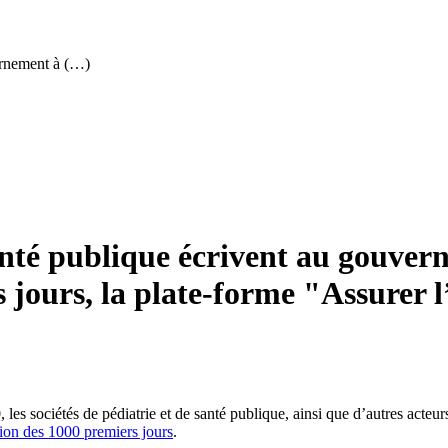
vernement à (…)
 santé publique écrivent au gouve
 jours, la plate-forme "Assurer l
 les sociétés de pédiatrie et de santé publique, ainsi que d’autres acteu
sion des 1000 premiers jours
.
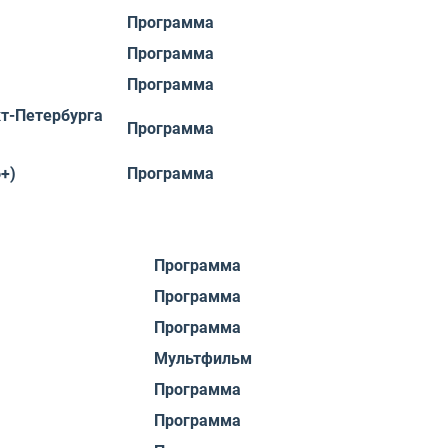
Программа
Программа
Программа
кт-Петербурга
Программа
+)
Программа
Программа
Программа
Программа
Мультфильм
Программа
Программа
______
» **TASK DIRECTIONS**: Among the lines in the data above, find those containing "jours" and give only how many there are.

» **RESPONSE TO THE TASK**: 2